By the end of its first week in service, the Silver Line was already attracting an average of 16,000 riders to its five new stations every weekday. We decided to track down a few of them to find out where they’re going — and how it’s going.
Erika White, 26:
After finishing up her Saturday shift on Aug. 2, the Sunglass Hut sales associate smoked a cigarette in her car before embarking on that evening’s adventures. She needed something to calm her nerves: She was about to take her first-ever trip on Metro.
Since moving from Hampton, Va., to Fairfax County in March, White had been driving into D.C. to see friends. Several parking tickets later, she figured it was time for a new tactic.
Like many Tysons Corner Center employees, she wasn’t really sure who rides Metro:
“They’ve warned us that we’ll have all kinds of characters from all over,” White said. Her mom’s reservations, informed by a certain deadly scene in “House of Cards,” didn’t help. But White promised to stand at least 10 feet away from the platform edge.
Her first impression of the Tysons station: “This is nice.” She was less pleased by the farecard machines — until an employee swooped in to explain the process and handed her a map.
“I can go everywhere now,” she marveled, scanning the names of the stops. “U Street, Silver Spring, Dupont Circle, Smithsonian. I’ve been dying to go to museums.”
The sight of cops on the platform eased her concerns about safety, although she did question the number of shoppers who’d left the mall with their arms full of bags. “They’d be so easy to just grab,” she said.
When she boarded the train, she didn’t touch anything she didn’t have to — “I left my hand sanitizer in the car,” she explained.
The ride was uneventful up until Metro Center. To get to Gallery Place, she had to face her fear of a transfer. Despite two wrong turns, White found her way to the Red Line platform.
As she told her mom that morning, “I went to college and got a degree. I think I can figure out how to get on a train and get home.” And now White plans to do just that at least twice a week.
Russell Woolard, 51:
At the McLean station, a big blue banner screams from above the escalators: “Welcome, Silver Line Riders!” The message is courtesy the Mitre Corporation, whose main campus sits just up the hill. And it’s where Woolard works in the communications office. The best Silver Line news for him is that Mitre, to leverage its new public transit cred, now operates a free shuttle between the station and three of its buildings.

• [GIVEN DATA]
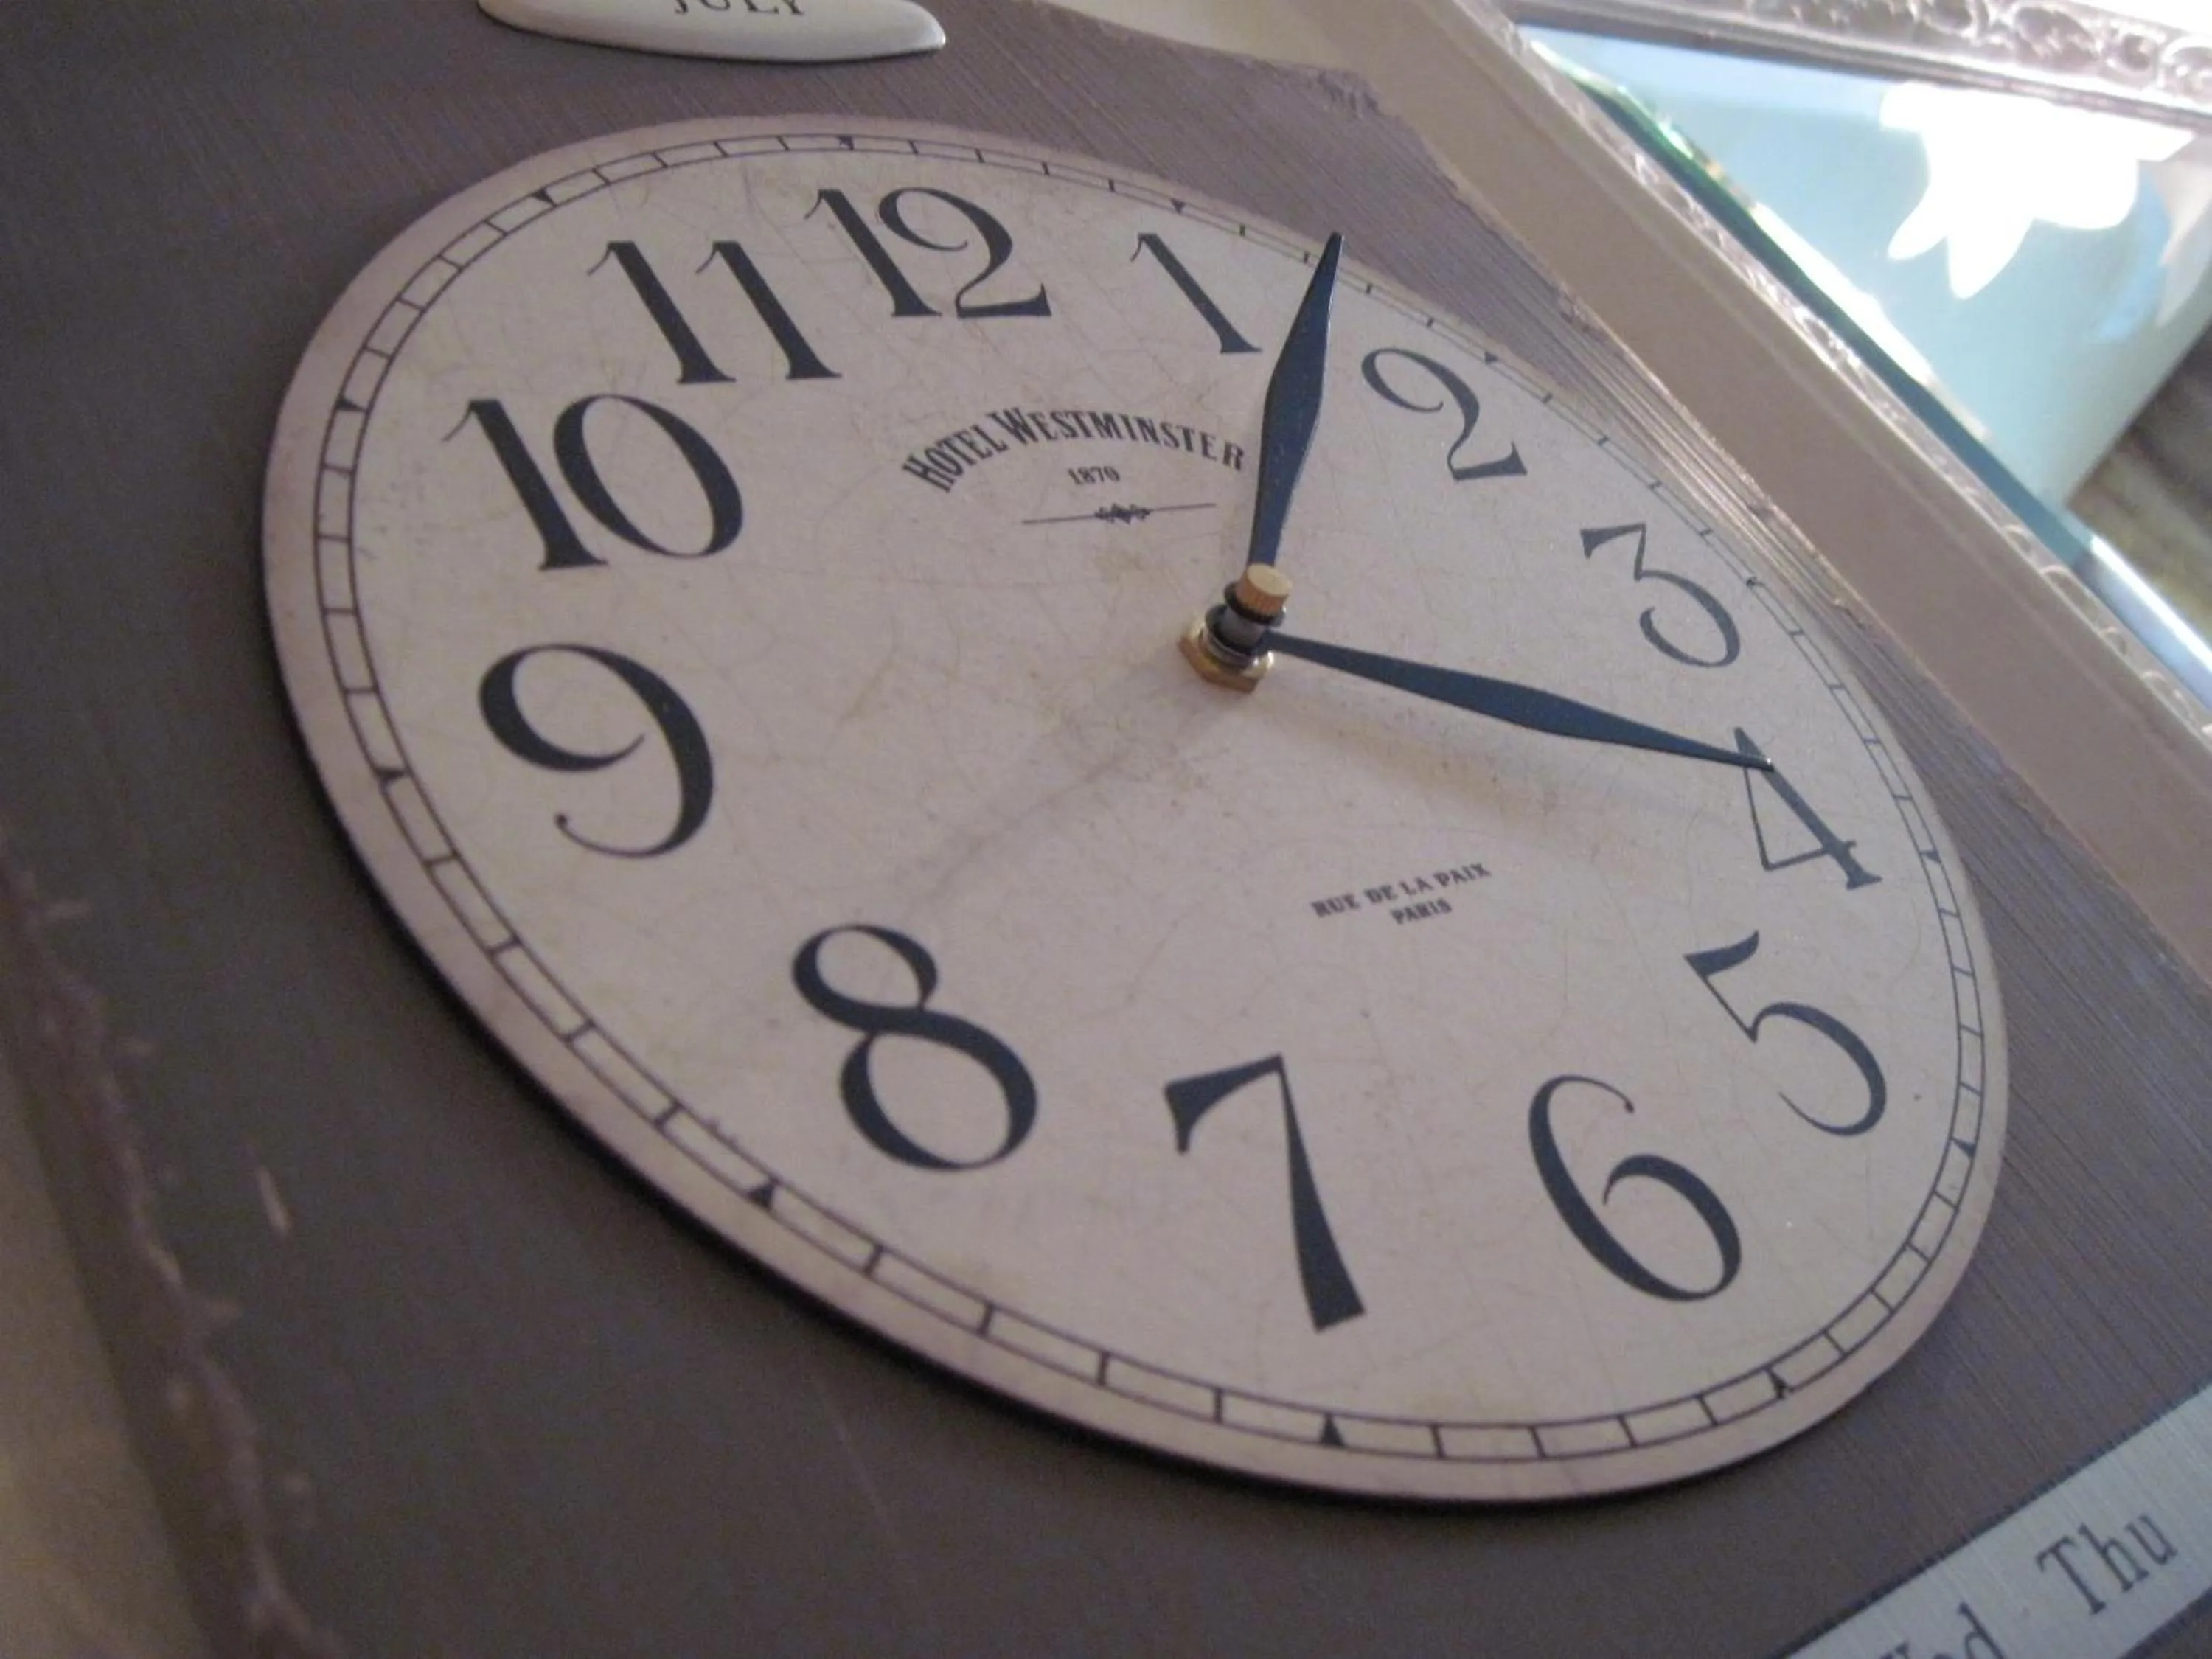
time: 1:18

• [TO DO]
(1) Copy the Silver Line article from "The sight of" up to and including "twice a week.".
(2) Carry on the Silver Line article from its last sentence.

• [THE ANSWERS]
(1)
The sight of cops on the platform eased her concerns about safety, although she did question the number of shoppers who’d left the mall with their arms full of bags. “They’d be so easy to just grab,” she said.
When she boarded the train, she didn’t touch anything she didn’t have to — “I left my hand sanitizer in the car,” she explained.
The ride was uneventful up until Metro Center. To get to Gallery Place, she had to face her fear of a transfer. Despite two wrong turns, White found her way to the Red Line platform.
As she told her mom that morning, “I went to college and got a degree. I think I can figure out how to get on a train and get home.” And now White plans to do just that at least twice a week.

(2)
Because it’s as far as 1.5 miles from where he works to other Mitre offices, Woolard used to drive into work from Leesburg, Va., when he was scheduled to attend meetings or events. On days he didn’t need his car, he happily avoided the hellish Tysons traffic by driving to a park and ride lot near home, then taking two buses.
The Mitre shuttle means can now use public transportation nearly every day. His new daily routine: park and ride to bus to Silver Line. The trip still takes about an hour and 15 minutes. There’s just one downside: The cost has gone from $6 a day to $10.30.
“That’s something I’ll have to budget for, but I figure I’ll make up for that by not using the car so much,” Woolard said. “I haven’t filled up my gas tank since July 17. I could get used to that.”
Chad Shryock, 33:
On the Monday morning after the opening of the Silver Line, the software engineer could not have been experiencing a better commute. He’d waltzed onto a Silver Line train at McPherson Square and enjoyed his 30-minute ride to the Spring Hill station. There was barely a wait for the 423, a new bus that whisked Shryock to Gannett headquarters in just a few minutes.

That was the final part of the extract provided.